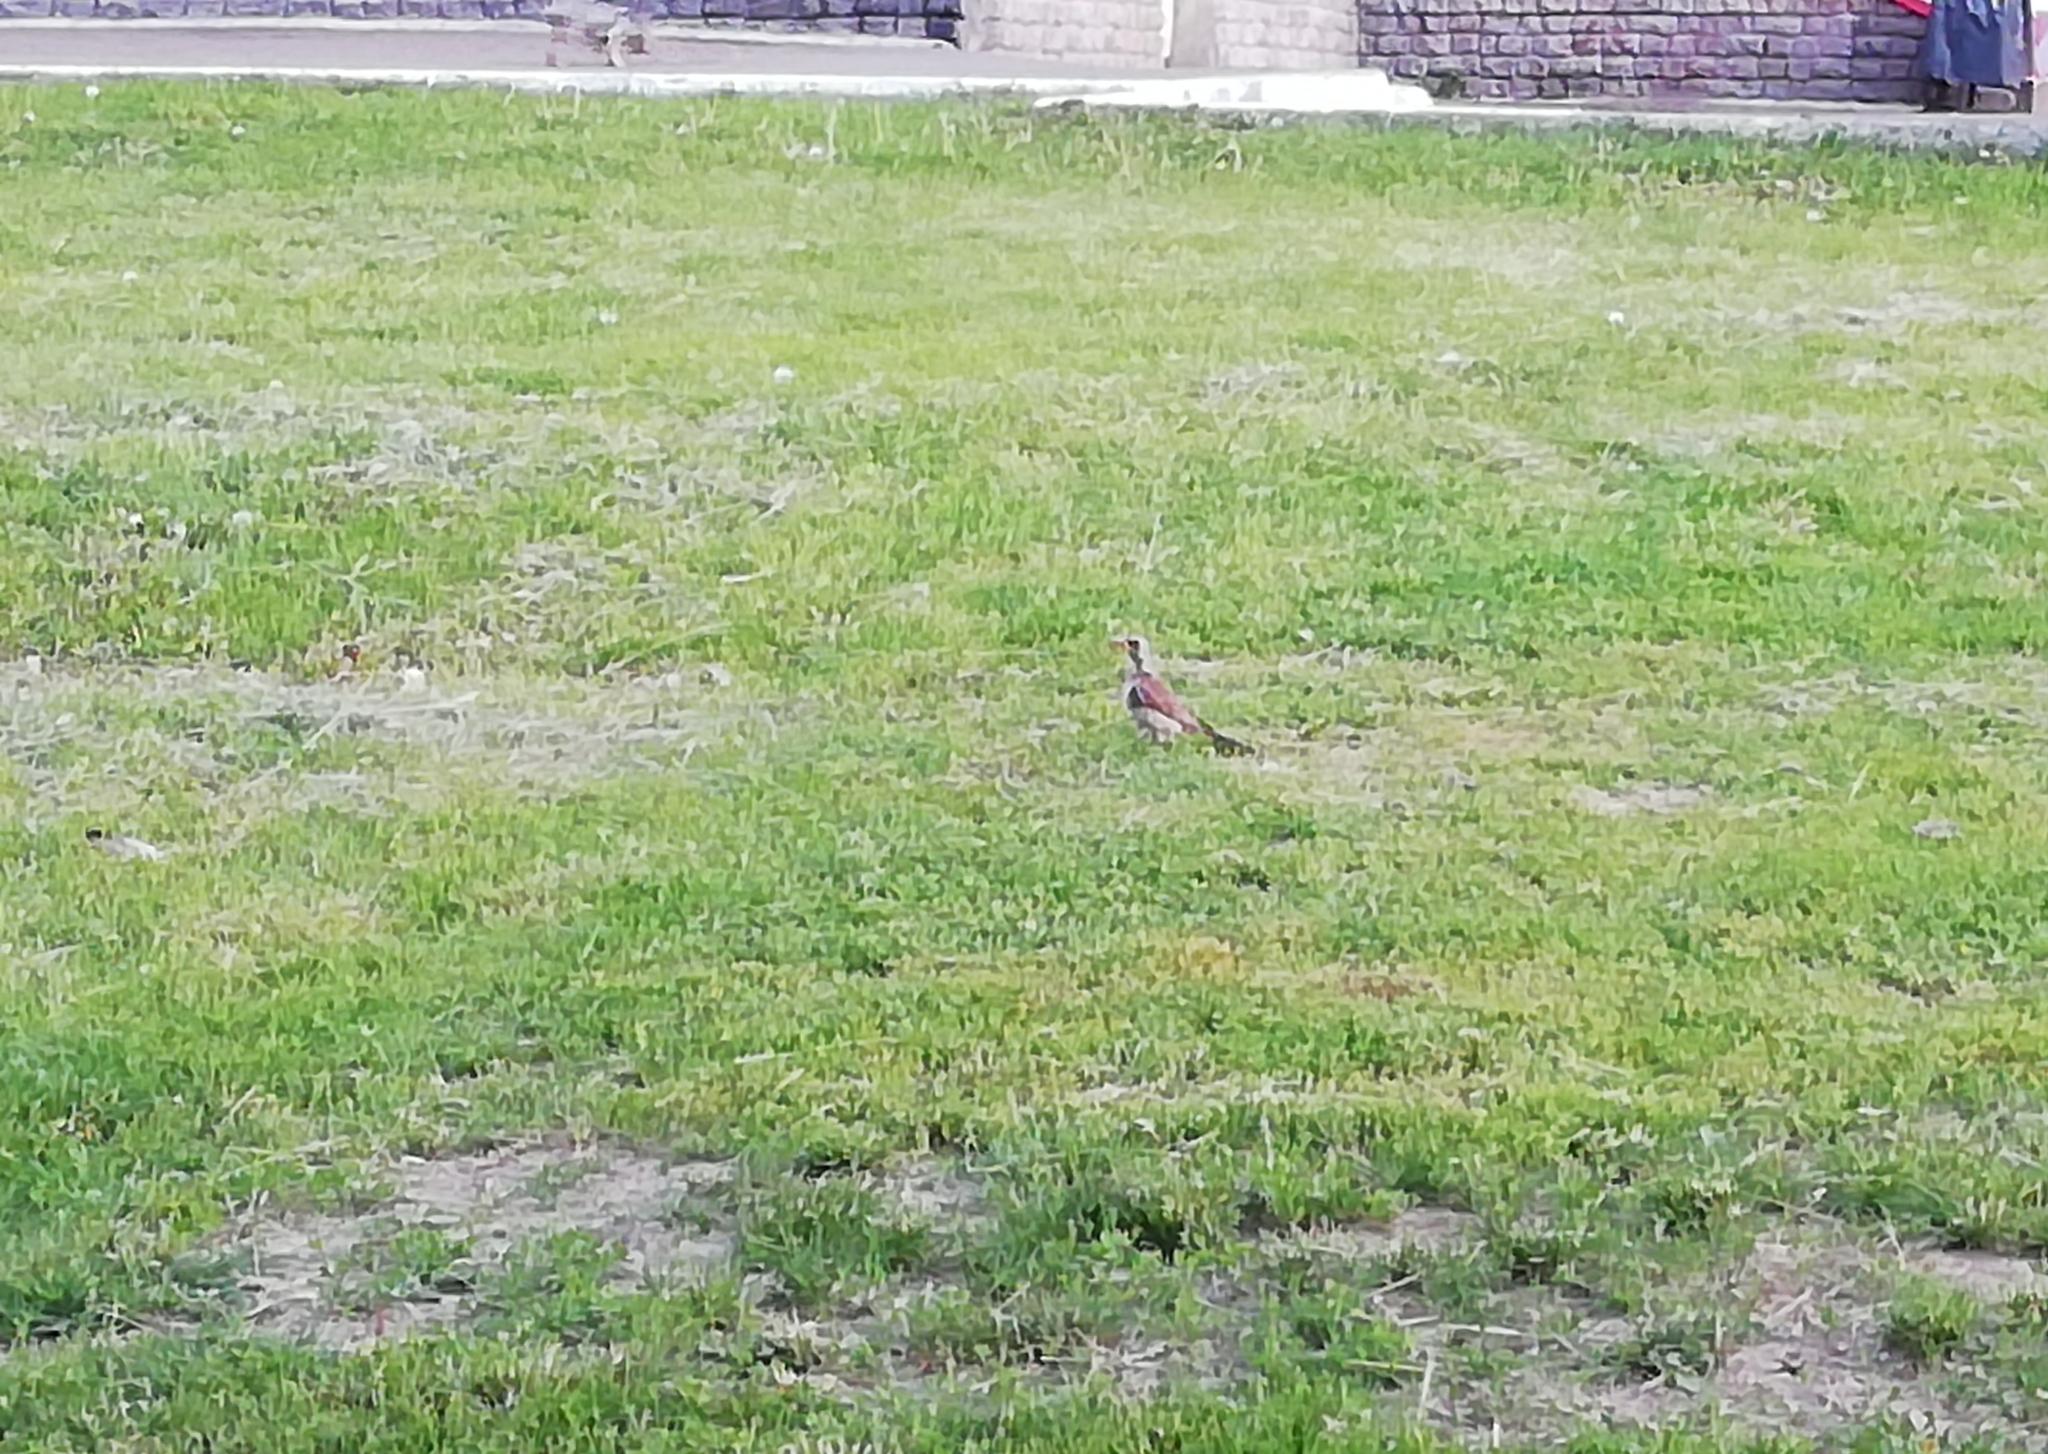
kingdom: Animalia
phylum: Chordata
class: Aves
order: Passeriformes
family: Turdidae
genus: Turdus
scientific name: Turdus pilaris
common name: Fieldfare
########################################
• _SHORT EXERCISE_
Format the text lines of the data above as a numbered list, omitting any blank lines. Leave the picture out of the answer.

• _EXPECTED ANSWER_
1. kingdom: Animalia
2. phylum: Chordata
3. class: Aves
4. order: Passeriformes
5. family: Turdidae
6. genus: Turdus
7. scientific name: Turdus pilaris
8. common name: Fieldfare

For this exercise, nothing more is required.